An former St. Louis cop has pleaded guilty to federal charges in a long-running conspiracy to sell police reports to an ambulance-chasing chiropractor and his wife.
Cauncenet "Sunny" Brown, 42, was one of four officers and former officers who helped send private information to Dr. Mitchell Davis and Galina Davis, authorities say.
Now living in Perris, California, Brown spent a total of about ten years — covering two stints — as a St. Louis police officer. As part of the scam, she would access accident reports from car crashes and pass along the personal information of injured drivers and passengers to the Davises.
She pleaded guilty today to conspiracy and faces a maximum of five years in prison and a $250,000 fine.
The chiropractor, whose practice was in the Central West End, would pay between $6.50 and $10 per report. It may not sound like a lot of money, but the chiropractor often wanted between 100 and 200 reports per week, according to the indictment.
Accident reports are public records, but city police typically black out personal info, such as insurance card numbers and addresses, before releasing them.
The Davises used the restricted info, mainly phone numbers, to contact potential patients with an end goal of collecting lucrative insurance payouts. Brown was their source within the department for years. When she left the department the first time in 2011, she hooked them up with another officer, Terri Owens, according to prosecutors.
Owens previously pleaded guilty to conspiracy charges, as did the Davises.
The cash-for-reports scam was apparently a crucial stream of business for the chiropractic practice. After Owens abruptly refused to print any more reports in October 2016, authorities recorded Galina Davis frantically working the phones in search of another dirty cop to help them out.
"[W]e are in big trouble," she says in one of the taped calls. "Terri Owens says that she no longer wants to do anything."
She and her husband discussed other potential moles, including past sources and officers who had come to them as patients. During the next day and half, Galina Davis and called at least three officers. All rebuffed her.
"And, and you are not interested why?" a desperate Galina Davis asks an officer identified in a transcript as Joe.
Galina Davis: "Um hm."
Joe: "Cause I'm not. I'm not interested."

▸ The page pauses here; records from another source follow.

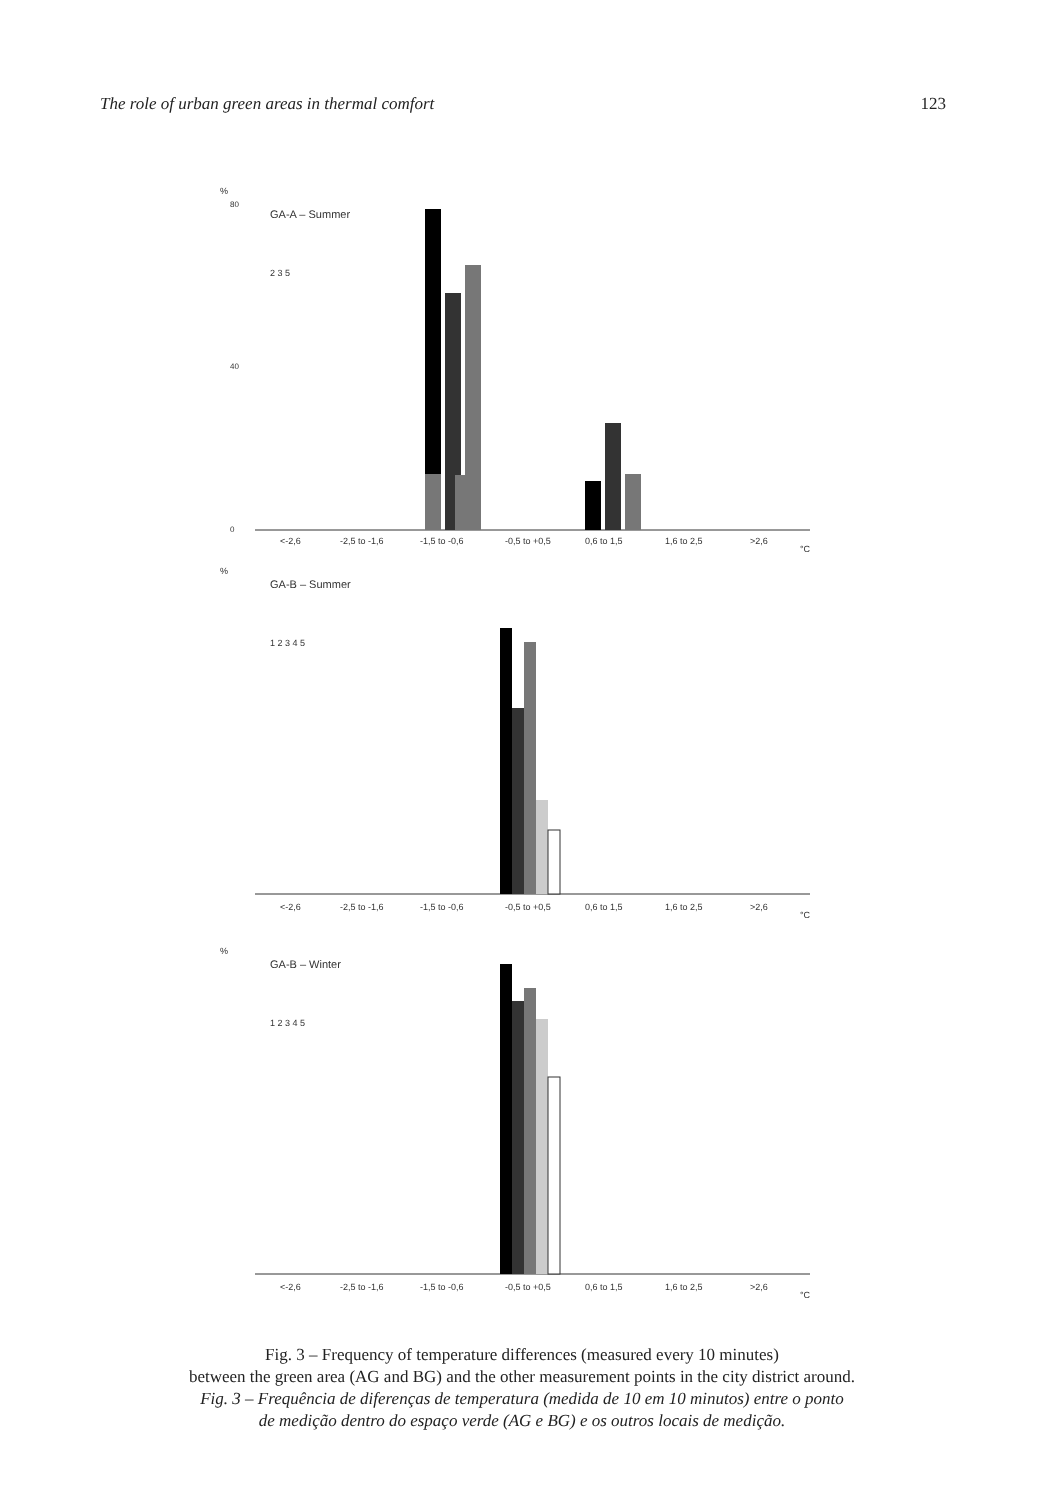The role of urban green areas in thermal comfort 123
%
80
40
0
GA-A – Summer
2 3 5
<-2,6
-2,5 to -1,6
-1,5 to -0,6
-0,5 to +0,5
0,6 to 1,5
1,6 to 2,5
>2,6
°C
%
GA-B – Summer
1 2 3 4 5
<-2,6
-2,5 to -1,6
-1,5 to -0,6
-0,5 to +0,5
0,6 to 1,5
1,6 to 2,5
>2,6
°C
%
GA-B – Winter
1 2 3 4 5
<-2,6
-2,5 to -1,6
-1,5 to -0,6
-0,5 to +0,5
0,6 to 1,5
1,6 to 2,5
>2,6
°C
Fig. 3 – Frequency of temperature differences (measured every 10 minutes)
between the green area (AG and BG) and the other measurement points in the city district around.
Fig. 3 – Frequência de diferenças de temperatura (medida de 10 em 10 minutos) entre o ponto
de medição dentro do espaço verde (AG e BG) e os outros locais de medição.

Galina Davis: "I mean it's good money."
Joe: "I know. I'm not interested."
Prosecutors say an ex-cop named Marlon Caldwell who had previously worked with the couple eventually pointed them to another officer, Mark Taylor. For his help, they paid Caldwell a $1,000 finder's fee.
Caldwell and Taylor have pleaded not guilty and are awaiting trial. Prosecutors say they have both men on tape with Galina Davis, discussing payments and the scam.
Taylor was recorded saying he would just photograph the documents with his phone and forward them. Galina Davis tells him that sounds like a lot of pics.
"That's no problem," Taylor says on the tape, according to prosecutors. "Ain't no problem."